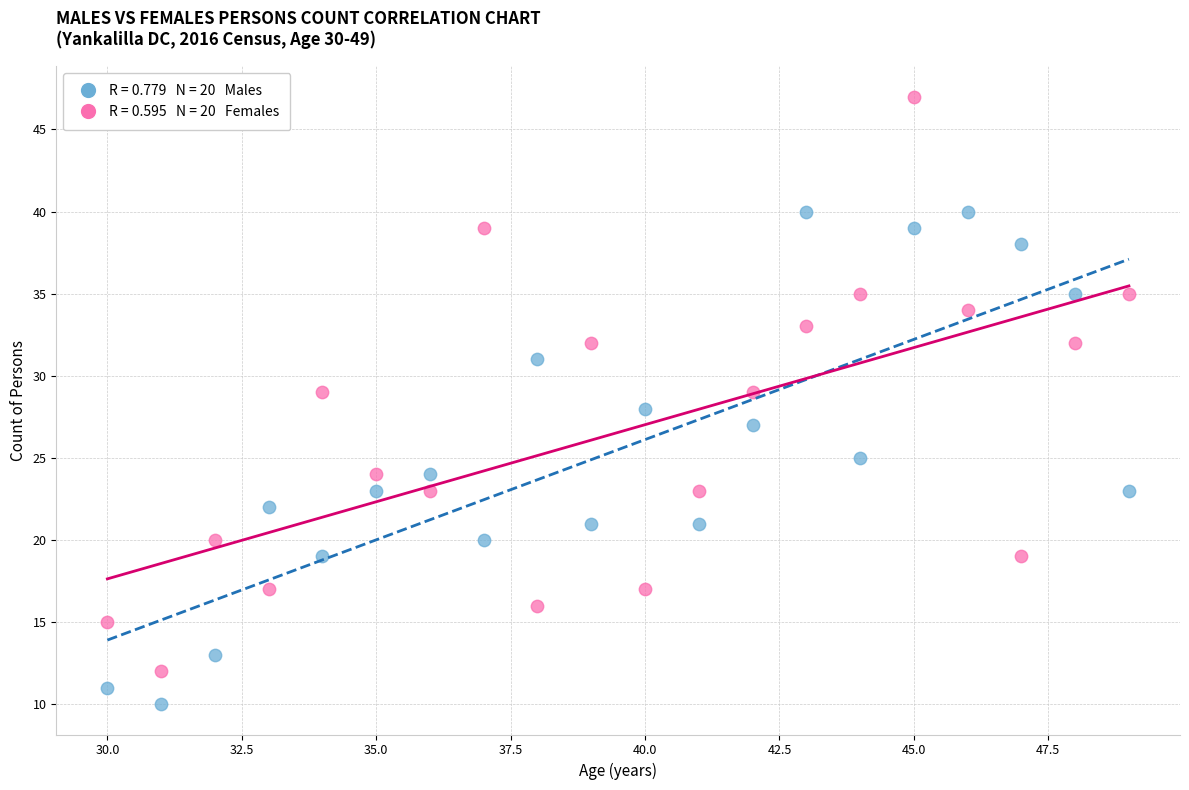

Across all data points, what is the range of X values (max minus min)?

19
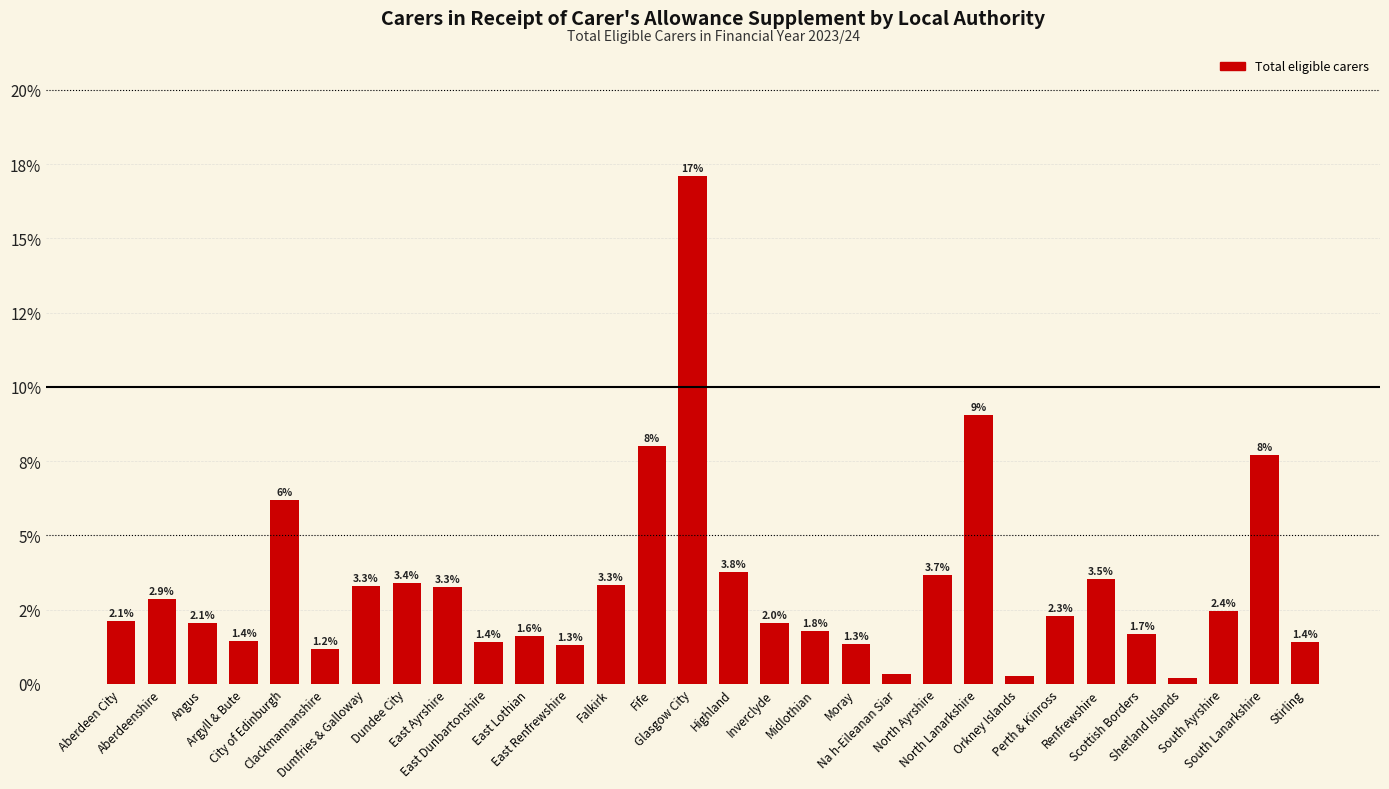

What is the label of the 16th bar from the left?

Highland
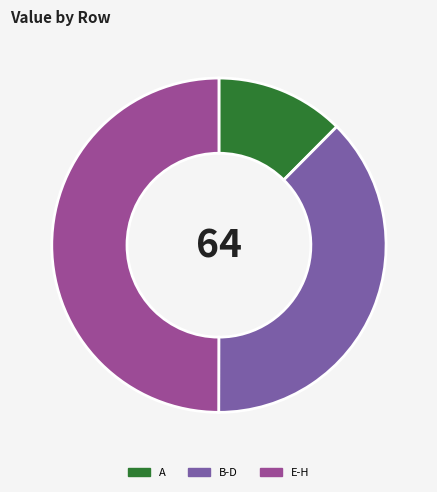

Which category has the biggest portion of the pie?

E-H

Problem to work on | Please format the entries above as a numbered list with one line per item, skipping blank lines and leaving out the pictures.

Reply |
1. Across all data points, what is the range of X values (max minus min)?
2. 19
3. What is the label of the 16th bar from the left?
4. Highland
5. Which category has the biggest portion of the pie?
6. E-H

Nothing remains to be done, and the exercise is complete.